Washington committeeman criticizes selection process.
By: Cynthia Koons
WASHINGTON Three candidates have been selected as possible replacements for Jack Mozloom on the Washington Township Committee but not without criticism about the township Republican Committee’s process in choosing them.
Pete Chamberlin, Thomas Harris and Kathleen Goodwine are the three contenders for Mr. Mozloom’s seat, which he vacated two weeks ago because he moved to Hamilton Township. The three-year term on the seat expires Dec. 31.
The Township Committee has 30 days after receiving the list of candidates to make a selection, which it expects to do by Aug. 7.
Committeeman Dave Fried, who was appointed to the Township Committee by the same process three years ago, criticized the Republican Committee because he said a secret meeting was held at Mayor Doug Tindall’s house prior to the formal nomination meeting.
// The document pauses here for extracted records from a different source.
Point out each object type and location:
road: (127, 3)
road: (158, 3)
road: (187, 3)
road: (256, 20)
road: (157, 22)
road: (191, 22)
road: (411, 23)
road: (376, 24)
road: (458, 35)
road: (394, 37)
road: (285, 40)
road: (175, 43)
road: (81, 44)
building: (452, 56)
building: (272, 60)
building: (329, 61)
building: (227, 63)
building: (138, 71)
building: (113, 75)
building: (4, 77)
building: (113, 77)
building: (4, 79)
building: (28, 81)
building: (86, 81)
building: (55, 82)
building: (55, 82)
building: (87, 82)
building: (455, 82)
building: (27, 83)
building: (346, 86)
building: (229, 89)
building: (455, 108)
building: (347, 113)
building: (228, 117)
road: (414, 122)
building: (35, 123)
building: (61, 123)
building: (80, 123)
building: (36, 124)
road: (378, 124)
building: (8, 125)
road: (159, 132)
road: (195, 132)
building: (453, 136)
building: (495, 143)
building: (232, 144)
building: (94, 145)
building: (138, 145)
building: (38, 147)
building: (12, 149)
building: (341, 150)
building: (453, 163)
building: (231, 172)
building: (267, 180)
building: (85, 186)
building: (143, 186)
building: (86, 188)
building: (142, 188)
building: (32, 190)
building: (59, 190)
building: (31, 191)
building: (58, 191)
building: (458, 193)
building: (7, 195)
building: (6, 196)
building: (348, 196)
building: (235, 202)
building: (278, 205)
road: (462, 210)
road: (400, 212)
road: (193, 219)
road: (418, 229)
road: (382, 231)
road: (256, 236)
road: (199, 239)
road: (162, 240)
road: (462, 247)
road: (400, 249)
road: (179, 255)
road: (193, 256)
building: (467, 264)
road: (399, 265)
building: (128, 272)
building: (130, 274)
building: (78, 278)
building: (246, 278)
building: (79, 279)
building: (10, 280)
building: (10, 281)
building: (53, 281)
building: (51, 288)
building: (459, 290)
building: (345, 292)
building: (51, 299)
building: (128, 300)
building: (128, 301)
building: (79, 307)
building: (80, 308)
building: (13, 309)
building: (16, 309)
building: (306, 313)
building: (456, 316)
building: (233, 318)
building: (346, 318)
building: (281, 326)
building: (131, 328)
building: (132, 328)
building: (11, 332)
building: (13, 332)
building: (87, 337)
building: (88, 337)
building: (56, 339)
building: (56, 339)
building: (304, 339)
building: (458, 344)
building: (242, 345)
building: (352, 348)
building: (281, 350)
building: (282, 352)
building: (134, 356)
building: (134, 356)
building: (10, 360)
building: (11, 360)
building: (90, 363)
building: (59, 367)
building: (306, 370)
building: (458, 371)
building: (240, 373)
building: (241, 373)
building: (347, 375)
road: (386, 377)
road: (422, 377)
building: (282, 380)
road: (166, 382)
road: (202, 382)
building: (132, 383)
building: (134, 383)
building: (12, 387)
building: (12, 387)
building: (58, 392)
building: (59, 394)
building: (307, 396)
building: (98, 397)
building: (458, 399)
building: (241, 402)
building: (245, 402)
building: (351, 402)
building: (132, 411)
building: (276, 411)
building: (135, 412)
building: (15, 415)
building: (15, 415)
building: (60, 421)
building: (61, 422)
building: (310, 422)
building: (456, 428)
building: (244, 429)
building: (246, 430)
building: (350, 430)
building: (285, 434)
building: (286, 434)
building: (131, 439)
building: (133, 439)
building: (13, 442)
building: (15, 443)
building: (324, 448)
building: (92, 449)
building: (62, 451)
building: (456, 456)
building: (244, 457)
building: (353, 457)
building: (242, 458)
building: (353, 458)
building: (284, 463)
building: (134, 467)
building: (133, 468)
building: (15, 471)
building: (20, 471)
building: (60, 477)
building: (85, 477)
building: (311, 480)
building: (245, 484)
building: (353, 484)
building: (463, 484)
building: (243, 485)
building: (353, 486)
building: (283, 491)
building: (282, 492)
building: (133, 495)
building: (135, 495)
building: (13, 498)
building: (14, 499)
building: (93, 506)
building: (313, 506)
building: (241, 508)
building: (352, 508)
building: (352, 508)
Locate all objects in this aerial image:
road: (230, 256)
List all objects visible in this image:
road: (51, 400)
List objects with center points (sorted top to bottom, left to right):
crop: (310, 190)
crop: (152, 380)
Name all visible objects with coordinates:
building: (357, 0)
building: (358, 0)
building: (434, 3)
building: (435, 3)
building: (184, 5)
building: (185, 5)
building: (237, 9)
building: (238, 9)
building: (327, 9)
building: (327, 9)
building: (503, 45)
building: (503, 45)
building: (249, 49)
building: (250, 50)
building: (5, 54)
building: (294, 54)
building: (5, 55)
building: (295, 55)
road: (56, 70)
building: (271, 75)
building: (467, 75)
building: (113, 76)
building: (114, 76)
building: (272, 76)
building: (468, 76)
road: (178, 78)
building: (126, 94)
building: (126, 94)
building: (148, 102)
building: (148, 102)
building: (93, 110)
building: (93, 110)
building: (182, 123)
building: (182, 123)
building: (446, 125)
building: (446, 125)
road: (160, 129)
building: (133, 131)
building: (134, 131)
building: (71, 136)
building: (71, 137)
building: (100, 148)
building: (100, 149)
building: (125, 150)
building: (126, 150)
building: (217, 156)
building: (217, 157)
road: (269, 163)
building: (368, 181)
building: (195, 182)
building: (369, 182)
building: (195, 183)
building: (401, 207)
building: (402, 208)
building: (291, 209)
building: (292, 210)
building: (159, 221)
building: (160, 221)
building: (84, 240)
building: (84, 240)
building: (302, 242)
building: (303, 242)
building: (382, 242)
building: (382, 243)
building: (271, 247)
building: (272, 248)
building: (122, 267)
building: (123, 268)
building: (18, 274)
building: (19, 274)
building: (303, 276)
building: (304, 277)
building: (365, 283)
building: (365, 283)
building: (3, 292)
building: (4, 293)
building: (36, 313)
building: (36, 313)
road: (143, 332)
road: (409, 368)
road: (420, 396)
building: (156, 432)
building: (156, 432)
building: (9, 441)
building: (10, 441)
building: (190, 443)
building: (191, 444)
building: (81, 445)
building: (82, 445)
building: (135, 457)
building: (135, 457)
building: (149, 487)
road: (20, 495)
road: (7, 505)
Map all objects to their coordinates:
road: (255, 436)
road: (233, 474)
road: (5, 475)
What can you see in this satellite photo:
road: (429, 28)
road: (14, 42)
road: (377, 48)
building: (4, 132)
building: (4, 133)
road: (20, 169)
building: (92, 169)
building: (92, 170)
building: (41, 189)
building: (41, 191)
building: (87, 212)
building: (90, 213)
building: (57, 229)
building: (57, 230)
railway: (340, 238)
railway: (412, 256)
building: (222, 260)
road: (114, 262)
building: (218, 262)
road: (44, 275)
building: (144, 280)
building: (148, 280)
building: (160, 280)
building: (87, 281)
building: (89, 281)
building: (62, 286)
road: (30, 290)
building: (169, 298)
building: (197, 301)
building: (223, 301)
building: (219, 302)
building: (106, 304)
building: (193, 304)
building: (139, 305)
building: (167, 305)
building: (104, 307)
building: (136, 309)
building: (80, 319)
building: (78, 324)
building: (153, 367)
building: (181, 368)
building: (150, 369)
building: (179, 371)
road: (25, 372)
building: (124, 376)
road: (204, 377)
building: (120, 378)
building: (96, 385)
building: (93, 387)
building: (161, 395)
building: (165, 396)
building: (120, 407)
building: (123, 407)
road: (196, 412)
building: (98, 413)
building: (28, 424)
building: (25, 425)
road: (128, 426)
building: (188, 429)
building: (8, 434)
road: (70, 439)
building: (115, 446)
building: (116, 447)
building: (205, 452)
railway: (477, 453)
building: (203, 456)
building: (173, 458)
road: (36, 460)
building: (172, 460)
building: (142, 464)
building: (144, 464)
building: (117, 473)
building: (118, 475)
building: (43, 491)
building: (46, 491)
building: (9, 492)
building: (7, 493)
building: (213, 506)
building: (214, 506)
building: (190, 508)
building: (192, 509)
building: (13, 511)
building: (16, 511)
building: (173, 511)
The Republican Committee advertises the opening, accepts applications from potential nominees, and holds a meeting to select the three names to present to the Township Committee, which then votes to choose its new member. That meeting was held on Thursday, July 10, and the names were given to the Township Committee that night.
Yet Mr. Fried said that a private meeting held at Mayor Tindall’s house prior to that night may have skewed the results and created a conflict of interest for the mayor.
Chairman of the Republican Committee, Dominick Magnolo, said Dave Fried’s comments about the process were "ridiculous."
"The issue he’s trying to make here just doesn’t exist," he said. "Whether or not Doug Tindall talked to me or anyone else has nothing to do with it."
He said he believes Mr. Fried is confused about the difference between laws that govern the Republican Committee versus laws that govern the Township Committee in these types of appointments.
"I don’t know why Dave is so upset. He may have just misread the (laws) and was confused," Mr. Magnolo said. "Doug Tindall and I had several discussions after Jack Mozloom’s resignation as did Dave Fried and I."
Mayor Tindall said the meeting at his house was to ensure that he and county officials were on the same page about finding an appointment for the position. Because there are often no interested candidates, Mayor Tindall said he wanted to brainstorm candidates as early as possible.
"The purpose of the meeting was to try to keep from having an argument, and there’s an argument anyway," Mayor Tindall said. "There’s really nothing covert going on . . . (we were) just trying to build a consensus."
He said the names that were originally in speculation were not the same ones that were introduced last week.
Mr. Fried said although the committee has discussed the private meeting, he is still "truly ashamed" of the private discussions that took place.
"I think that the mayor should recuse himself," Mr. Fried said. "He owes the people of our town and our Township Committee an apology. It’s high time that the ‘good-old-boy network’ stop running Washington Township."
Township Attorney Peter Sheridan said he is researching the laws governing municipal ethics to determine if the private meeting was unethical or whether the mayor will have to excuse himself from voting on the new appointment.
Whoever is chosen will fill the remainder of Mr. Mozloom’s term, which expires at the end of this year, as well as possibly run for a full term of three years in the November general election.
"We have three good candidates who’ve all lived in town at least 10 years and they’ve all been involved in various community and local (organizations)," Mr. Magnolo said.
Kathleen Goodwine, a substitute teacher, has been on the township’s zoning board for 10 years. During the ’90s, she was also a member of the Washington Township Recreation Commission and served on various PTA boards.
Running for Township Committee, she said, is "an idea that I’ve flirted with for quite a long time and something that I’ve thought about. Prior to this I thought my children were a little young and now they’re older and it would be easy for me to dedicate the kind of time that the position requires."
She said that stabilizing the tax rate is her biggest priority if she is chosen for the committee.
Pete Chamberlin, eight-year president of the Washington Township Business Association and a 20-year township resident, said he’s always been interested in township politics.
"I have been on the zoning board, I sit on the municipal utilities authority right now, I have sat on some subcommittees of the township," he said.
He would like to work on the stabilizing taxes by encouraging commercial ratable growth in Washington Township.
He expressed a particular concern with the senior citizen population’s ability to afford the rising taxes in Washington Township.
A 32-year the township, Thomas Harris is vice chair of the Planning Board, and has served as its chairman the past two years. He runs Harris Surveying on Main Street. Prior to that he was the Director of Public Works for Somerset County.
"I have a lot of experience in government and I think I’d like to use some of it to help our community," Mr. Harris said. "Township Committee is doing a good job at bringing in the ratables and create some economic growth."
If chosen, he said he would continue Township Committee’s work at preserving open space and encouraging commercial growth.